As an album – one that straddles the line between manic electric playing and softer acoustic detours – every moment translated beautifully live and in-person. For example, a key track such as Chismiten, with its exceptional wall-of-fuzz tone and guitar soloing, wasted no time immersing attendees into Moctar’s hypnotic “desert rock” soundscapes.
With the addition of bass (Michael “Mikey” Coltun, the band’s only non-Nigerien), drums (powerhouse Souleymane Ibrahim), and rhythm guitar (Ahmoudou Madassane), the group blended modern psychedelic rock with doses of African nuances, demonstrating incredible chemistry onstage together.

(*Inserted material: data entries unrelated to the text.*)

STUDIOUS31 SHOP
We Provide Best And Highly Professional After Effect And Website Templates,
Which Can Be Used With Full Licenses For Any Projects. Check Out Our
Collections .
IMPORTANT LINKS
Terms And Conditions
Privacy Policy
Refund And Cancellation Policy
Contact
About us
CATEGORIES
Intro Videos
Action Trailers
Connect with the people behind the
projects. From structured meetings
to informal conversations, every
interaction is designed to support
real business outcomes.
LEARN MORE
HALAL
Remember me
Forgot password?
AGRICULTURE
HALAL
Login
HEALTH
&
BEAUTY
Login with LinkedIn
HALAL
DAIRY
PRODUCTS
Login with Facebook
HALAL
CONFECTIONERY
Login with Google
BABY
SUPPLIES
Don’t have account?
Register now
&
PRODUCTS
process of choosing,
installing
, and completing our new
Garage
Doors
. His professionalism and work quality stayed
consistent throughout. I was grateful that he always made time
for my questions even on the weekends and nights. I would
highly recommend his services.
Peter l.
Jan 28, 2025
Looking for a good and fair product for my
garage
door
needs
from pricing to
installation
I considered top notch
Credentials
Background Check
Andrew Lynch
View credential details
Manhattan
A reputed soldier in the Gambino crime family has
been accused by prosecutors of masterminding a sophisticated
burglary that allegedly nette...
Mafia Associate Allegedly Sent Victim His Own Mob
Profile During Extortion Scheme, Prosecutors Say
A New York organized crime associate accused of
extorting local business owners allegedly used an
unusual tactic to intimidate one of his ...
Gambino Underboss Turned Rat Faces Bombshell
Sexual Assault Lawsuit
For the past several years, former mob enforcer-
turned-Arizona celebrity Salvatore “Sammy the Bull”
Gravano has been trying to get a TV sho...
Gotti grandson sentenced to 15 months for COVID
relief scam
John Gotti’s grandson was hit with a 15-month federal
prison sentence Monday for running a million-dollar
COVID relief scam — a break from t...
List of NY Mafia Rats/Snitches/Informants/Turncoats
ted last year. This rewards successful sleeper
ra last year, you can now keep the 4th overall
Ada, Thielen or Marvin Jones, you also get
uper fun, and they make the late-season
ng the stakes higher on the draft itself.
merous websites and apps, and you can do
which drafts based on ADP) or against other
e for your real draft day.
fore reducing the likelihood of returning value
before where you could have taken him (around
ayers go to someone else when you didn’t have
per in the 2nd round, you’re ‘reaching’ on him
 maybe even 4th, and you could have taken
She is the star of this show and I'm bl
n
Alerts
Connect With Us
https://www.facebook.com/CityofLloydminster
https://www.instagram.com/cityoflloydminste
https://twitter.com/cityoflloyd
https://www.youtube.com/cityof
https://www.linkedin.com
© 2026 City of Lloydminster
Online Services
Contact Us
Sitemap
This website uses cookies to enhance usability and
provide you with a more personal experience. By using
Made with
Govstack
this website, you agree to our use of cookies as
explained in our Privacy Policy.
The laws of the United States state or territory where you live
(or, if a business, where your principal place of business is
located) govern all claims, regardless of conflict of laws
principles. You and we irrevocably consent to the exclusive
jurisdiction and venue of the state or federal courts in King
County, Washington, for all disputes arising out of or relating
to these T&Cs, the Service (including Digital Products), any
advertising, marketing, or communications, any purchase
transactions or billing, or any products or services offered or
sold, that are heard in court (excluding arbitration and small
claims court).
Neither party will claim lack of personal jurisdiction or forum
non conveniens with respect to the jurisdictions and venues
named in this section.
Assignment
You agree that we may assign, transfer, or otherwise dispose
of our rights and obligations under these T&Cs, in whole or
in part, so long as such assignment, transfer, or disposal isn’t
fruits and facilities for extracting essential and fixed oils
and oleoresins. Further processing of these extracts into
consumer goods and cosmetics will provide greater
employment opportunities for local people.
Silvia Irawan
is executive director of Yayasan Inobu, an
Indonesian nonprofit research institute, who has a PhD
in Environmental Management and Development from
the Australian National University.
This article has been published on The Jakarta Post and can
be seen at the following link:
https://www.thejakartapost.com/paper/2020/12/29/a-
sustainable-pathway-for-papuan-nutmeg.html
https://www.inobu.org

As for the songs themselves, Mdou Moctar’s compositions played as either instrumental or sung in his tongue of Tamasheq. Because of that, the evening’s set list resembled a long jam rather than traditional stops and starts. Moreover, beyond a few ‘thank-yous’ whispered throughout the night’s woozy grooves, the music was essentially devoid of lulls. Love or hate it, the extended effect had the power to seep into one’s bones.
Leaning on his superb backup trio, Moctar would occasionally rise onto his toes, as if riding the wave of his own riffs, teasing the close of a song, only to bring it back to life. By night’s end, the audience’s response only grew with loud cheers and clapping, enough to alter Mdou’s stoic face from laser-focus to that of a big, gratified grin.